= WHAT IS ASKED =
Carry on the riding-saddle patent claims below from where they stop.

= PASSAGE PROVIDED =
13. A method according to claim 12, comprising the steps of molding thicknesses of flexible plastic material onto the tree by injecting plastic material into a mold containing the tree.

14. A method of manufacturing a saddle according to claim 3, including the steps of making the seat portion and the underside of the saddle by thermocompression molding of layers of cellular plastic material having different mechanical characteristics and then in locally fixing the top portion of the saddle to the tree and to the underside of the saddle.

15. A method according to claim 14, comprising the steps of molding a thickness of cloth over the layers of plastic material in order to form a cloth covering on at least one of the top and the bottom face of the underside of the saddle.

16. A riding saddle having a tree including a rigid arch which is mounted between two thicknesses of flexible plastic material, one of which constitutes the seat of the saddle and the other of which constitutes the underside of the saddle and includes saddle flaps, said tree being formed in one piece by a thin strip of composite material which is rigid and substantially undeformable over the major portion of the tree, in particular at the arch, and which has controlled flexibility along predetermined bending axes in predetermined zones in order to adapt to the morphology of a horse, and wherein the tree is constituted by superposing layers of fibers which are assembled and bonded together by a polymerizable resin including layers of glass fiber cloth, and wherein the flexible zones of the tree are obtained, relative to the rigid zones to which they are connected, by reducing the number of layers of fibers, and by giving a particular orientation to the fibers in the vicinity of 45° relative to the axis of the flexible zones.

= PROVIDED DATA =
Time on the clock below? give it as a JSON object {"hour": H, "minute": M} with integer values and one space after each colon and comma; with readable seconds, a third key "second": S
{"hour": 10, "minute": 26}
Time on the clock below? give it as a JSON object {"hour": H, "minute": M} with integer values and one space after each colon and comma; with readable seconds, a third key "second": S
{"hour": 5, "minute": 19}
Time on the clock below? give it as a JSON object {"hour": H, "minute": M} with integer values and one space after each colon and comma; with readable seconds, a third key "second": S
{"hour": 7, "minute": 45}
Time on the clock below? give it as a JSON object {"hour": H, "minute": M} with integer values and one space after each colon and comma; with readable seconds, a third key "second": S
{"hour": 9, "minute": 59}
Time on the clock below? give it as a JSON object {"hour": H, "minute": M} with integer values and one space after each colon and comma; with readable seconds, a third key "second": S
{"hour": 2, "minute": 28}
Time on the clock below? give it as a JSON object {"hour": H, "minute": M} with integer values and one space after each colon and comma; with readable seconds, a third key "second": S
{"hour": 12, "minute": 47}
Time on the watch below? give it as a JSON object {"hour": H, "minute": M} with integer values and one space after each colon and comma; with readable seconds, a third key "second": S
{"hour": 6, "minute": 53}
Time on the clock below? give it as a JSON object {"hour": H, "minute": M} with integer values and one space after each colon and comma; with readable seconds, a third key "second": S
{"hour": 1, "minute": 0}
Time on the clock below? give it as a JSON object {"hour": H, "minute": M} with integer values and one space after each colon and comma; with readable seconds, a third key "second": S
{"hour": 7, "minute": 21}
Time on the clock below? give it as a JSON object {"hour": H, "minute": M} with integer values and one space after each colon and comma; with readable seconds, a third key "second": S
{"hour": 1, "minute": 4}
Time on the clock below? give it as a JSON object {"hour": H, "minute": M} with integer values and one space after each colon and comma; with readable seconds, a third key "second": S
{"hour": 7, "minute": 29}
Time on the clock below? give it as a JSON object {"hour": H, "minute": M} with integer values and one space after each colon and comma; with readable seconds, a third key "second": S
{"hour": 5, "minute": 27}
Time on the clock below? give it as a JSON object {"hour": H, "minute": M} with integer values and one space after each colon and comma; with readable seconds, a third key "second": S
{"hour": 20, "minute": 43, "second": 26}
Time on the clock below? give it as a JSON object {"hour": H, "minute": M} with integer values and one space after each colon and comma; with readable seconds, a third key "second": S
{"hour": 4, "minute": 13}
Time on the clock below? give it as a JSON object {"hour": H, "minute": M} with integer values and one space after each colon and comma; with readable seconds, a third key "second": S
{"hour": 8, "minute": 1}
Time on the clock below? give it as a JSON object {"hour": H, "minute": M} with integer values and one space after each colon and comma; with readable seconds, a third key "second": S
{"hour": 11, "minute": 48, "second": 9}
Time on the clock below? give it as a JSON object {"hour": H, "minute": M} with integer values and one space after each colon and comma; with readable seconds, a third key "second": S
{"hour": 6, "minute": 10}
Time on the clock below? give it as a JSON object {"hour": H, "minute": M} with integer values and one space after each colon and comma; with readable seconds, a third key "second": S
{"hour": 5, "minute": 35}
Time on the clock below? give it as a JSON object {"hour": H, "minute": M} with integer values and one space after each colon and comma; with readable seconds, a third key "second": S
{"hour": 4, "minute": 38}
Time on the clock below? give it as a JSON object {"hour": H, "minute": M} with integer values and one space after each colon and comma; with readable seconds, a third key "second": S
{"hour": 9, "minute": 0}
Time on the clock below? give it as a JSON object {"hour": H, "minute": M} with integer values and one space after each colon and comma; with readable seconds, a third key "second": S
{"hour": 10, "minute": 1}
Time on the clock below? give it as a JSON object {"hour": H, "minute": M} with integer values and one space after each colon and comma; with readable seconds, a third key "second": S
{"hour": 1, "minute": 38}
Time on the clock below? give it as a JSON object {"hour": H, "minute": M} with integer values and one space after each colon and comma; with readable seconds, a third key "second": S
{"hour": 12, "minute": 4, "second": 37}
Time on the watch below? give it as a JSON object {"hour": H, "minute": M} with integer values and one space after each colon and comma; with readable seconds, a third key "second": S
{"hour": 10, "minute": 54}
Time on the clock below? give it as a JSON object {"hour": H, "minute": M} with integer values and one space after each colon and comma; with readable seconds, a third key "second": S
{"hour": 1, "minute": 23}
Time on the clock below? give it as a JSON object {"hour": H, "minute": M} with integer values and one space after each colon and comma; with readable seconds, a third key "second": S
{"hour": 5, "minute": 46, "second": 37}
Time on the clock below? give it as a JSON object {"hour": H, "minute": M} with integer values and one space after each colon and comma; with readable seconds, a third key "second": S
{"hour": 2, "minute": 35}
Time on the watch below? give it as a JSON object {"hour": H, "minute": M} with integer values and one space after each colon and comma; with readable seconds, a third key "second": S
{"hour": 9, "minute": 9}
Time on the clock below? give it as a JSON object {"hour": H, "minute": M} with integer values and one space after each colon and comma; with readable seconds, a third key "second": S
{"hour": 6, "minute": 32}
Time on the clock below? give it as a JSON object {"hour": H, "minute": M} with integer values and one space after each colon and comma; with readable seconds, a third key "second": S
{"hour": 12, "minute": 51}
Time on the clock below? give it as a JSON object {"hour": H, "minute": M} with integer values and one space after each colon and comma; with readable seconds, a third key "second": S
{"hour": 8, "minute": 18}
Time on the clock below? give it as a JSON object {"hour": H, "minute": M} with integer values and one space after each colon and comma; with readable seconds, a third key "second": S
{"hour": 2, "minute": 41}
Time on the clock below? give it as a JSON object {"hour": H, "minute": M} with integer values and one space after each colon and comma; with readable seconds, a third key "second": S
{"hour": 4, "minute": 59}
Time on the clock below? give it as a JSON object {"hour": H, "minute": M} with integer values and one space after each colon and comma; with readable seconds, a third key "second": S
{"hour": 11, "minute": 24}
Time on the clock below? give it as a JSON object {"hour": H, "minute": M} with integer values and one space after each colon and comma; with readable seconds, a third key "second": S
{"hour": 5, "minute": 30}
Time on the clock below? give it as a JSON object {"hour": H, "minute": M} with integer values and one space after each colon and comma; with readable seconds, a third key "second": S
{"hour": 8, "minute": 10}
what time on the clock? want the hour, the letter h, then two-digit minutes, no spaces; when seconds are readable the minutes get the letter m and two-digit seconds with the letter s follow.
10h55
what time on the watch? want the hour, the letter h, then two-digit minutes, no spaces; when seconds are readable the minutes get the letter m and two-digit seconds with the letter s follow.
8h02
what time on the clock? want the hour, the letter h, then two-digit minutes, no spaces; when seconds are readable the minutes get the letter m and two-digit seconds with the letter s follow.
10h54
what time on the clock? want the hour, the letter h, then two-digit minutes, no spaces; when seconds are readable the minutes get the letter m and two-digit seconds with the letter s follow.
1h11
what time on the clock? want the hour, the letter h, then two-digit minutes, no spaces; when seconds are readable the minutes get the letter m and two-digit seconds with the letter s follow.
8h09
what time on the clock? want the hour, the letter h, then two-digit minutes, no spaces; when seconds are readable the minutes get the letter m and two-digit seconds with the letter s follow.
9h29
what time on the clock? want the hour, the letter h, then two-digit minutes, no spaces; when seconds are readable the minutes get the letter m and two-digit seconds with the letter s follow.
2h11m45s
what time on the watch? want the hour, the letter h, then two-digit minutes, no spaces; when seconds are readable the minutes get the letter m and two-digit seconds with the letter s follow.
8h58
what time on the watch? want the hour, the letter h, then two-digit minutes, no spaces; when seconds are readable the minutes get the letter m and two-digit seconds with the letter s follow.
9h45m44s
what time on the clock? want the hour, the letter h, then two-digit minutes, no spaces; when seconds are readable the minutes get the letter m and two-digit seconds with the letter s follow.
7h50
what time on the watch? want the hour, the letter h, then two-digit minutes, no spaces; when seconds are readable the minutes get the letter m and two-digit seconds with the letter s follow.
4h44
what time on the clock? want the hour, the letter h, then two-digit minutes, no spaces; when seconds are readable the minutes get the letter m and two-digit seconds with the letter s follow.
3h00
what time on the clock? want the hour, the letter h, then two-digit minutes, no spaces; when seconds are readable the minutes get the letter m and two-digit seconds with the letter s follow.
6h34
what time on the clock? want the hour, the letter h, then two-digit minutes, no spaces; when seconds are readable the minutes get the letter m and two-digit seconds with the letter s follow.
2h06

= OUTPUT OF THE EXERCISE =
Description:

The invention relates to a riding saddle of the type comprising a tree mounted between two thicknesses of flexible plastic material respectively constituting the seat and the underside of the saddle, and also to a method of manufacturing said saddle.

BACKGROUND OF THE INVENTION

Conventional saddles generally include a rigid tree made of metal, or of metal-reinforced wood, or perhaps of synthetic material, with webbing stretched thereover to support a traditional covering of leather which may be fixed to the tree by tacking (for example). The tree should normally be sufficiently rigid to ensure that the withers of the horse are permanently disengaged while simultaneously maintaining the saddle in shape, with the tree constituting the frame of the saddle. A saddle including such a tree is thus, by its very nature, incapable of adapting either to the morphology of the horse, or else to the morphology of the rider. That is why, in conventional saddles, the shape of the tree is a compromise between the various possible shapes of the backs of horses, and a given type of saddle is sometimes provided in several different sizes corresponding to different sizes of rider.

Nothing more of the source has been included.